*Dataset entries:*
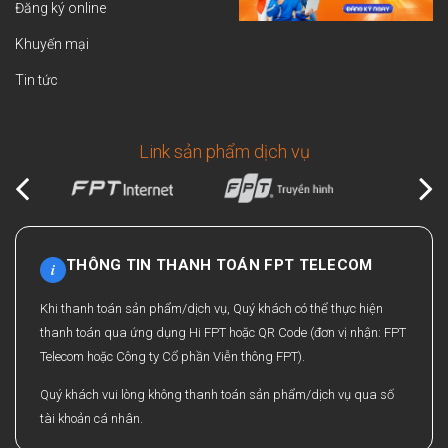
Đăng ký online
Khuyến mại
Tin tức
Link sản phẩm dịch vụ
THÔNG TIN THANH TOÁN FPT TELECOM
i
Khi thanh toán sản phẩm/dịch vụ, Quý khách có thể thực hiện
thanh toán qua ứng dụng Hi FPT hoặc QR Code (đơn vị nhận: FPT
Telecom hoặc Công ty Cổ phần Viễn thông FPT).
Quý khách vui lòng không thanh toán sản phẩm/dịch vụ qua số
tài khoản cá nhân.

*PROBLEM REQUIREMENTS:*
Where a line of the records above holds the word "dịch", count it; give the total as a single number and nothing else.

*PROBLEM SOLUTION:*
3